La mujer obedeció, e inmediatamente el automóvil se impregnó del perfume que el comisario ya conocía.
– ¿Adónde vamos? -repitió la mujer.
Ahora ya no bromeaba. Era una mujer, y había percibido el nerviosismo del hombre.
– ¿Tiene tiempo?
– Todo el que yo quiera.
– Vamos a un sitio en el que se sentirá a gusto porque ya ha estado allí, ya verá.
– ¿Y mi coche?
– Pasaremos después a recogerlo.
Se pusieron en marcha y, tras unos minutos de silencio, Ingrid hizo la pregunta que tendría que haber hecho al principio.
– ¿Por qué quieres verme?
El comisario estaba pensando en que lo que se le había ocurrido al decirle que subiera con él al coche era una idea de auténtico lince, pero es que él era siempre un lince.
– Quería verla porque tengo que hacerle unas cuantas preguntas.
– Mira, comisario, yo le hablo de tú a todo el mundo. Si me hablas de usted, haces que me sienta incómoda. ¿Cuál es tu nombre de pila?
– Salvo. ¿El abogado Rizzo te ha dicho que hemos encontrado el collar?
– ¿Cuál?
– ¿Cómo que cuál? El del corazón de brillantes.
– No, no me lo ha dicho. Además, no tengo trato con él. Seguramente se lo habrá dicho a mi marido.
– Tengo una curiosidad. ¿Acaso estás acostumbrada a perder y encontrar joyas?
– ¿Por qué?
– Pero ¿cómo? Te digo que hemos encontrado un collar que es tuyo y que vale cien millones de liras, ¿y ni siquiera parpadeas?
Ingrid soltó una suave carcajada gutural.
– La verdad es que no me gustan. ¿Lo ves?
Le mostró las manos.
– No llevo anillos, ni siquiera una alianza.
– ¿Dónde lo perdiste?
Ingrid no contestó de inmediato.
«Está repasando la lección», pensó Montalbano.
Pero, de pronto, la mujer empezó a hablar mecánicamente. El hecho de ser extranjera no la ayudaba a mentir.

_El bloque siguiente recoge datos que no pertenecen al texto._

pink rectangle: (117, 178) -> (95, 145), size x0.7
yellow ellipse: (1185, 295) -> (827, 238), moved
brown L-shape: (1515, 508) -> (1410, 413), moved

– Tenía curiosidad por ver este apresco…
– Aprisco -la corrigió Montalbano.
– … del que tanto había oído hablar. Convencí a mi marido para que me llevara. Bajé del coche, di unos pasos y estuvieron a punto de atacarme. Me pegué un susto de muerte. Nos fuimos enseguida, tenía miedo de que mi marido empezara a discutir. Al llegar a casa, me di cuenta de que no llevaba el collar.
– ¿Y por qué te lo habías puesto aquella noche, si no te gustan las joyas?
Ingrid titubeó.
– Lo llevaba porque aquella tarde había estado con una amiga que lo quería ver.
– Oye -dijo Montalbano-, tengo que aclararte una cosa. Estoy hablando contigo como comisario, pero de manera oficiosa, ¿me explico?
– No. ¿Qué significa «oficiosa»? No conozco la palabra.